[TUGAS TERTULIS 1] Menurut teks bacaan, berapa modal minimal yang harus disetor untuk KSP primer?
[TUGAS TERTULIS 2] Salin bagian teks bacaan yang diawali dengan "Beberapa Catatan Penting" dan berlanjut sampai "mikro bagi masyarakat.".

[TEKS BACAAN]
- - - - - - -

Kementerian Koperasi dan UKM di tahun 2023 mengeluarkan regulasi baru yang mengatur tentang usaha simpan pinjam koperasi di Indonesia. Melalui Permenkop UKM Nomor 8 Tahun 2023, regulasi ini disusun dengan tujuan untuk meningkatkan tata kelola, kepatuhan, dan profesionalisme koperasi simpan pinjam (KSP) serta unit simpan pinjam (USP) koperasi. Meskipun dikatakan regulasi memiliki tujuan yang baik, namun insan koperasi sudah sepatutnya melakukan analisis kritis terhadapnya. Setidaknya ada beberapa ketentuan dalam peraturan yang sejauh ini tercatat akan berpotensi menghambat perkembangan koperasi, terutama bagi koperasi kecil dan menengah yang memiliki keterbatasan sumber daya.
Beberapa Catatan Penting
Penetapan persyaratan modal minimal yang lebih tinggi dibandingkan regulasi sebelumnya. Diatur bahwa untuk KSP primer, modal minimal yang harus disetor adalah Rp. 500 juta, sedangkan untuk KSP sekunder minimal satu miliar rupiah. Tentu peningkatan persyaratan modal minimal dapat menjadi hambatan signifikan bagi pembentukan KSP baru, terutama di daerah pedesaan atau kawasan ekonomi lemah. Bahkan kebijakan ini berpotensi menghambat inovasi dan pertumbuhan sektor koperasi, karena membatasi kemungkinan terbentuknya koperasi-koperasi kecil yang bisa menjadi solusi keuangan mikro bagi masyarakat.
Kehadiran aturan yang menetapkan standar operasional yang lebih ketat, termasuk kewajiban memiliki sistem informasi manajemen, standar operasional prosedur (SOP) yang komprehensif, dan sertifikasi kompetensi bagi pengurus dan pengelola. Peningkatan standar operasional dan profesionalisme memang penting untuk meningkatkan kualitas layanan dan tata kelola koperasi. Namun, implementasi yang terlalu cepat dan kaku dapat menjadi beban berat bagi koperasi kecil dan menengah. Kewajiban sistem informasi manajemen yang canggih dapat menjadi hambatan bagi koperasi dengan kemampuan sumber daya, finansial dan teknis yang terbatas. Persyaratan sertifikasi kompetensi bagi pengurus dan pengelola, meskipun bertujuan baik, dapat menjadi hambatan bagi koperasi di daerah yang kekurangan sumber daya manusia berkualifikasi.

- - - - - - -

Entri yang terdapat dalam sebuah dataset

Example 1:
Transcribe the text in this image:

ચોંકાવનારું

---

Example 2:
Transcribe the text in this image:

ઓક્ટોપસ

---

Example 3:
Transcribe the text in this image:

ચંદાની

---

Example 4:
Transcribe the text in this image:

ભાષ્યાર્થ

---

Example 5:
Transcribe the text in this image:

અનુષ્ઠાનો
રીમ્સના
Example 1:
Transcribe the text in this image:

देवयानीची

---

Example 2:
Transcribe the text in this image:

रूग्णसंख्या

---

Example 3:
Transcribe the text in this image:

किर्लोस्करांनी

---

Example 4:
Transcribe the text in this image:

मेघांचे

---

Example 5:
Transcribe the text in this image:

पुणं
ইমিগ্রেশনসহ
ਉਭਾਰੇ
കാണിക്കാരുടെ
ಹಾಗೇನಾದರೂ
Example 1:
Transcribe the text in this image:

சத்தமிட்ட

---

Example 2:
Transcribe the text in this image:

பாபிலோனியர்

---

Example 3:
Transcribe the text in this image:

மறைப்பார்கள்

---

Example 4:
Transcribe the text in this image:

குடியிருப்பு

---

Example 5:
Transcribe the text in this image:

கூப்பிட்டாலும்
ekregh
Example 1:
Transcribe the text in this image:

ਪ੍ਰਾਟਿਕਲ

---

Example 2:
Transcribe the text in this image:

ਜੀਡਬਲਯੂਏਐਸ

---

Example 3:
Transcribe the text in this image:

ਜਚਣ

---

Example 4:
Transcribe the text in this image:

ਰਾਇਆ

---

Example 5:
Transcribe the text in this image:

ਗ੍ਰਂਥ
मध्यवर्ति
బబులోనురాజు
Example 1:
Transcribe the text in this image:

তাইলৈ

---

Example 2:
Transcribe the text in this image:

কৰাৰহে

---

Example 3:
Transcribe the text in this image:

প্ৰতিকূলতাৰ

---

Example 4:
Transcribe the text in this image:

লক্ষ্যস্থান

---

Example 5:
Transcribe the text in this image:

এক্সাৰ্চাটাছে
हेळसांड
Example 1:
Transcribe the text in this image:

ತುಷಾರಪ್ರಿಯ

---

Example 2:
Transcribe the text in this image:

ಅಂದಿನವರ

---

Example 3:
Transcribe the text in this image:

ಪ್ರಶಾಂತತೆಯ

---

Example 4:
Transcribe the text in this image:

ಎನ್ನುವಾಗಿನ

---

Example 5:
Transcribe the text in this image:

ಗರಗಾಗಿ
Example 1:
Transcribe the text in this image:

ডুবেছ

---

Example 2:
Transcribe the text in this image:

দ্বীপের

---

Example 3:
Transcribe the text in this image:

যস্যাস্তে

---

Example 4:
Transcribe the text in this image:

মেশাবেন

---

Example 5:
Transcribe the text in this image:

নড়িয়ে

- - - - - - -

[HASIL 1] Rp. 500 juta.

[HASIL 2]
Beberapa Catatan Penting
Penetapan persyaratan modal minimal yang lebih tinggi dibandingkan regulasi sebelumnya. Diatur bahwa untuk KSP primer, modal minimal yang harus disetor adalah Rp. 500 juta, sedangkan untuk KSP sekunder minimal satu miliar rupiah. Tentu peningkatan persyaratan modal minimal dapat menjadi hambatan signifikan bagi pembentukan KSP baru, terutama di daerah pedesaan atau kawasan ekonomi lemah. Bahkan kebijakan ini berpotensi menghambat inovasi dan pertumbuhan sektor koperasi, karena membatasi kemungkinan terbentuknya koperasi-koperasi kecil yang bisa menjadi solusi keuangan mikro bagi masyarakat.